The story behind the writing of “Angels at Sunset,” a historical novel about the suffrage movement by writer Tom Mach of Kansas. The foreword is by Colleen Jenkins, the great great granddaughter of Elizabeth Cady Stanton. The publisher is Hill Song Press. Signed copies are available directly from the publisher.

“I am really passionate about the suffrage movement,” writer Tom Mach told me when we spoke on the phone recently.

I told him straight out: “I know how you feel.” We discussed the shared experience of people’s eyes glazing over when we insist on talking about a subject dear to our hearts –the suffrage movement. “It’s a busy world and people have more important things to talk about,” Tom continued. “Like 2012 being the 100th anniversary of the Titanic sinking, and 2011 being the 150th anniversary of the start of the Civil War. But 2012 was also the 100th anniversary of the passage of Kansas suffrage, yet there was little public interest in that.

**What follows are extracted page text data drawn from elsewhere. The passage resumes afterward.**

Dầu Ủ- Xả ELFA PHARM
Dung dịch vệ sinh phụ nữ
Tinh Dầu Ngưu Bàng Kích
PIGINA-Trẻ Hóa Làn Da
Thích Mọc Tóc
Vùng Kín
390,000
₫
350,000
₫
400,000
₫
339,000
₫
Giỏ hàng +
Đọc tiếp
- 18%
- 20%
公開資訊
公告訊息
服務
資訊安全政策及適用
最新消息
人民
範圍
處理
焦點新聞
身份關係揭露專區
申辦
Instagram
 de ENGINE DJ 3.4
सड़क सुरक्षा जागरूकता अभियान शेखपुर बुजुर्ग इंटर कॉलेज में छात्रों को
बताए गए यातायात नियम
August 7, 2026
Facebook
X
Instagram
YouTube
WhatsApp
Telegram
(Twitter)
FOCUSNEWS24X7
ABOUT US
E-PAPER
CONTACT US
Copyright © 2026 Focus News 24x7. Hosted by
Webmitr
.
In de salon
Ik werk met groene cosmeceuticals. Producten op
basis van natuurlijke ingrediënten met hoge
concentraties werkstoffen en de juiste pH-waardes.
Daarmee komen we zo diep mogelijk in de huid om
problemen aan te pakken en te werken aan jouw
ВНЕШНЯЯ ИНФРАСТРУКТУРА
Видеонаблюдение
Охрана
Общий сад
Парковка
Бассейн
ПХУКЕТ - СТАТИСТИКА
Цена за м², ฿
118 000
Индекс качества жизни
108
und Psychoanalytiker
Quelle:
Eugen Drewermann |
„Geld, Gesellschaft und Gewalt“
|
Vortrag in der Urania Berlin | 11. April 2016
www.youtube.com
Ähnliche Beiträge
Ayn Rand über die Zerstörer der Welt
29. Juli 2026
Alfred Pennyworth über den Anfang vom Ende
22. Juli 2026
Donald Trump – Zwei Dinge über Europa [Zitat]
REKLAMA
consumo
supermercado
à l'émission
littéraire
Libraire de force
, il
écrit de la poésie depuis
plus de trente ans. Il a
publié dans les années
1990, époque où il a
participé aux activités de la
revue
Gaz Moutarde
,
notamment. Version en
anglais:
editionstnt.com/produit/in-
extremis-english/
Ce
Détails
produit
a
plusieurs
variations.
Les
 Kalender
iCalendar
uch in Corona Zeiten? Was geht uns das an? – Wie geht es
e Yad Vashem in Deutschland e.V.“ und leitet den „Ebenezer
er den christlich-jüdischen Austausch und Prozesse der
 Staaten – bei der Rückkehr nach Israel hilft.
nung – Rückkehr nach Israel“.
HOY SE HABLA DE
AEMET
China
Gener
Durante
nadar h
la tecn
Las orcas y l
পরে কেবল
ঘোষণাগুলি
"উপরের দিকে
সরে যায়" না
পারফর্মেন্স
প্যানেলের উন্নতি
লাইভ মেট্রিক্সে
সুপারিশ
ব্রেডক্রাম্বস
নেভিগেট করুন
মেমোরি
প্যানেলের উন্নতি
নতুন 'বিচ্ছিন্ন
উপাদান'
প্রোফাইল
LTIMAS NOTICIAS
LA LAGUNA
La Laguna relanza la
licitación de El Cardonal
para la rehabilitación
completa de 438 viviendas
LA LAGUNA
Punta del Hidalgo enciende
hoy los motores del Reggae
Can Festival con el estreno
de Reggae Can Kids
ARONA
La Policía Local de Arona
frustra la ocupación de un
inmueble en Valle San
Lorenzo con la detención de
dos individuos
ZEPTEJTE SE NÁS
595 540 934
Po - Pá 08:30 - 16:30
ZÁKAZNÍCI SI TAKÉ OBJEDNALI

“It’s not that people don’t like history,” he said. “Apparently they prefer history when it’s combined with dead bodies, and there are plenty of corpses on battlefields and littering the bottom of rivers.”

What? No bodies in the woman suffrage movement? Nope. Unless you count Inez Milholland who died after collapsing on the campaign trail out West and several other comparable cases of dedication and sacrifice. Votes for Woman was a nonviolent successful social revolution which took 144 years from the signing of the Declaration of Independence to 1920 and the ratification of the 19th amendment. How dull. Tom said he heard the same thing over and over from people when he hit the road earlier this year to promote his novel, Angels at Sunset.


“So what’s the big deal? Women couldn’t vote. They worked for the vote and got it. Case closed. Now, time to move on to something else.”

“But there’s nothing more interesting than the suffrage movement,” Tom insisted. Of course, there are those who might say Mach has a vested interest after having spent almost four years writing Angels at Sunset. The book highlights Kansas suffragists. Producing the novel, he says, captivated him from start to finish –from research to writing to promotion.

Tom reports contacting area newspapers and TV stations to get publicity when his book was hot off the press in February 2012. After all, he’d published other books on historical subjects such as the infamous Quantrill raid or the Lincoln assassination where people arrived in droves for book signings and to hear him speak. They didn’t hesitate to plunk money down on the table to purchase book copies. But still, there was very little interest from the public and local media about Votes for Women, how hard it was, and how long the movement took to reach the goal.


“I became upset after finding out that the State of Kansas had no plans in the works to celebrate its suffrage centennial this year. The main character in my book, Jessica Radford, was spunky and obstinate. She wouldn’t give up. I’m the same kind of personality. When I hit a dead end, I pick myself up and keep going.”

So, Tom Mach smiled and dialed the phone and garnered the attention of key state decision makers. By March 2012, both houses of the Kansas state legislature passed resolutions launching the state’s suffrage centennial, and they named the celebration after his novel, Angels at Sunset. Not bad. Tom was invited to the Kansas House of Representatives for the honor and congratulated by the governor.

It’s still uphill. Requests to speak to women’s groups are trickling in, as well as increased interest associated with the upcoming presidential election where both political parties are soliciting support from women voters. Kansas, Oregon, and Arizona have suffrage centennials in 2012. The state of Oregon has a lively centennial celebration underway. Arizona’s suffrage centennial features events and a heritage history trail. I suspect that all three states face similar yawns and dismissals. It’s to be expected in a world where the Votes for Women movement either hasn’t been taught in school, or it was presented in a matter-of-fact, even superficial way.


What particularly interests me is the story of a writer on the topic of suffrage who has experienced the same lack of interest, rejection, apathy and more that was also faced by Votes for Women activists. Mach says he had to become his main character Jessica as he typed away, and this energized the same qualities in him. This suggests that he understood only too well the reactions of the grandmothers and great grandmothers and family members of years past when they faced discrimination and more because of gender.

Tom says he’s known about the suffrage movement since high school. He read a great deal, he said, but Votes for Women didn’t capture his interest back then like it has now. What was the turning point? At the end of a previous novel when his main character Jessica felt called to work for suffrage after a Votes for Women campaigner knocked on her door. Tom knew very little about the topic; he launched intensive research on the subject. There’s more, but I’ve run out of stream telling you the story.

Angels at Sunset has a press release, a video book trailer, a web site, long descriptions of the novel’s plot, and more. The work is available from the publishers, Hill Song Press, and book stores. I love how characters and the author himself are transformed. The work has some heady themes, not the least of which are compassion, persistence, and courage. Carry on, Tom. I’m ordering your book.